Artist and environmental educator Nancy Judd of Recycle Runway creates couture fashion from trash as an innovative way to provide education about conservation. She was commissioned to create a new sculpture called “Bella” by Beacon Converters, a company located in New Jersey that creates sterilization packaging for the healthcare industry.
According to Judd’s website, Tyvek is made from 100% high-density polyethylene (HDPE) and can be recycled into products that resist insects, rot and other chemicals, such as plastic lumber, indoor and outdoor furniture, garden products, automotive parts, underground cable protection, piping, packaging cores, trays etc. Polyethylene can normally be recycled four to five times before its physical properties are substantially affected. When it comes to recycling flexible packaging in general however, it can be difficult to recycle products with multiple layers. In the case of medical grade Tyvek pouches, also called sterilization pouches or bags, heat is used to adhere the Tyvek to other materials and once the product is peeled apart, the Tyvek can be sent to the HDPE recycle stream, as a single source material.
Bella's wedding dress, which took approximately 225 hours to create, will be front and center in the Crystal Palace of the Javits Convention Center, showing off the importance of recycling discarded waste, specifically healthcare packaging, which could otherwise end up in the landfills. Bella's pure white gown is pieced and sewn out of discarded Tyvek, a clean, flexible, white plastic, sterilizable material, widely used in medical device packaging. You might also commonly associate it with new building construction. Tyvek was chosen because of its ability to be recycled or recovered for repurposing.
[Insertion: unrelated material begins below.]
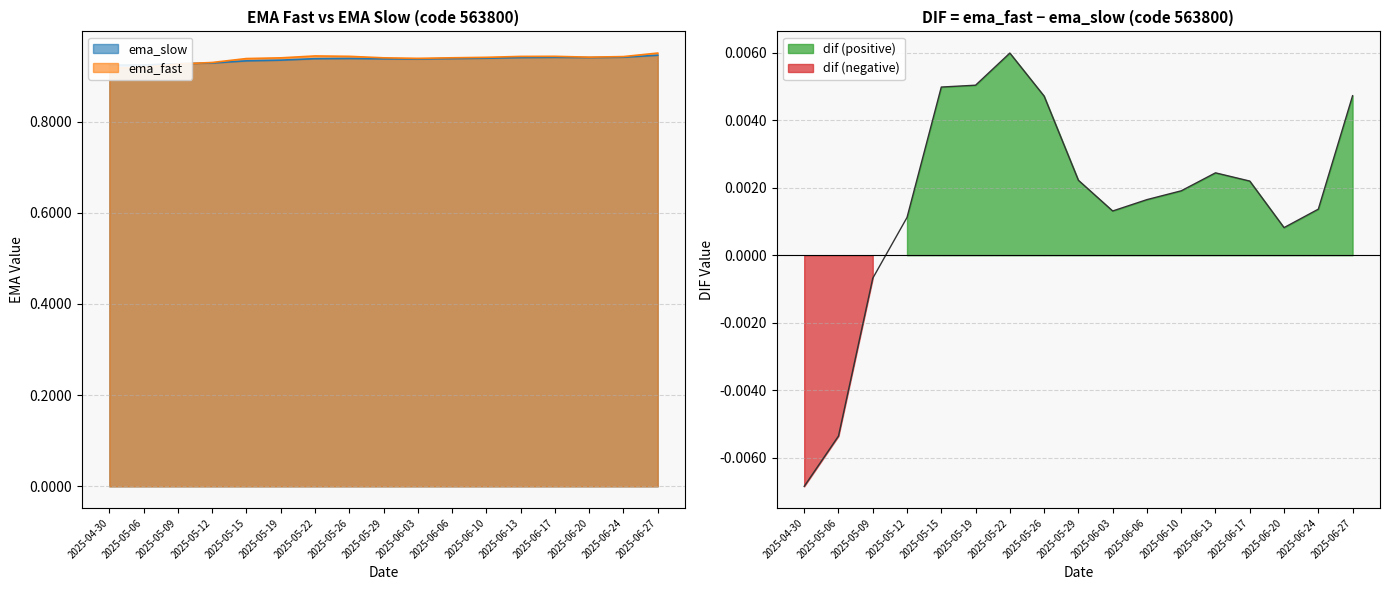

At which label is dif closest to 0?

2025-05-09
Because the recycled plastic material looks like paper or in certain applications, like satin fabric, a wedding gown seemed like the perfect idea to showcase the beautiful material.
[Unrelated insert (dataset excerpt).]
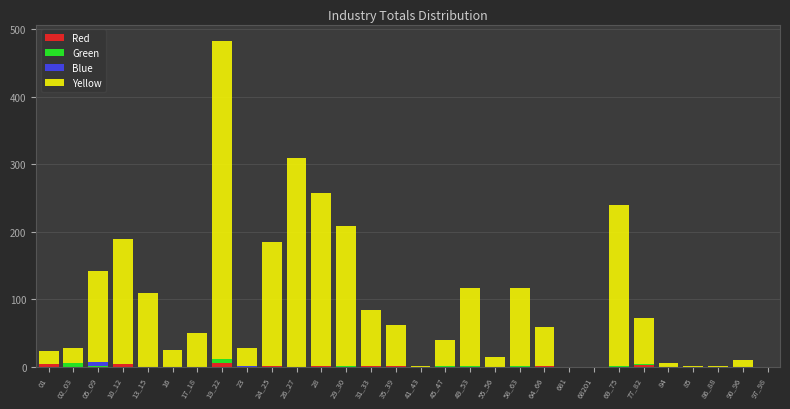

At which category is the sum across all series the highest?

19_22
The flowers on the dress were also made from Tyvek by Beacon Converter employees in New Jersey and then shipped to Judd’s studio in Portland, Oregon. The sculpture will eventually have additional flowers attached to the train. Bella is set to to travel to various healthcare industry conferences where Beacon Converters will engage conference attendees in creating more flowers.
Beacon Converters is a member of the Flexible Packaging Association and a sponsor of Practice Greenhealth’s Greening the Operating Room initiative.